Sold the ones after two years, and I now have the Triton fives playing with a svs sb16 sub and the mid range and highs are the same and the bass is even better than the Triton ones to my ears in every way. When you get close to $10k, there are so many options that I not am sure the reference offer that great of a value. The Triton ones are stupid cheap for what you get because they are $5k and can be bought for $4500 new, adding $4000 for the reference is probably an incremental imrpeovement for almost double the price.

MuseRuse's picture

There is absolutely no doubt about the resolution the T. Refs. produce. The clarity, soundstage and imaging is congruent with this review. 'Included' subwoofers are A1.

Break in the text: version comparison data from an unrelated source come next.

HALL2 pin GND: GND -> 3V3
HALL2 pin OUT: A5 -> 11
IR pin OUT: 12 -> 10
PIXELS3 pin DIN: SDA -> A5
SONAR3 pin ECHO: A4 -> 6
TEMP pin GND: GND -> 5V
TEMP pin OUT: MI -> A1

Build quality is off though. Paint drips are all over the internals and can be seen once the cover is removed. Also, the metal grill is poorly constructed and flimsy considering the cost. If I could post a picture here I would; however, I can't. Engineering-wise, the enclosure is obviously excellent (as referenced by sound quality), it's just the aesthetic of the build which are fair, at best.

Garyreg's picture

I was interested to see the 6X10 bass drivers in these speakers. They look very much like the KEF B139 driver in my vintage, C80s. These are the 3rd speakers I've owned to use this driver for Bass and I've never heard a better woofer.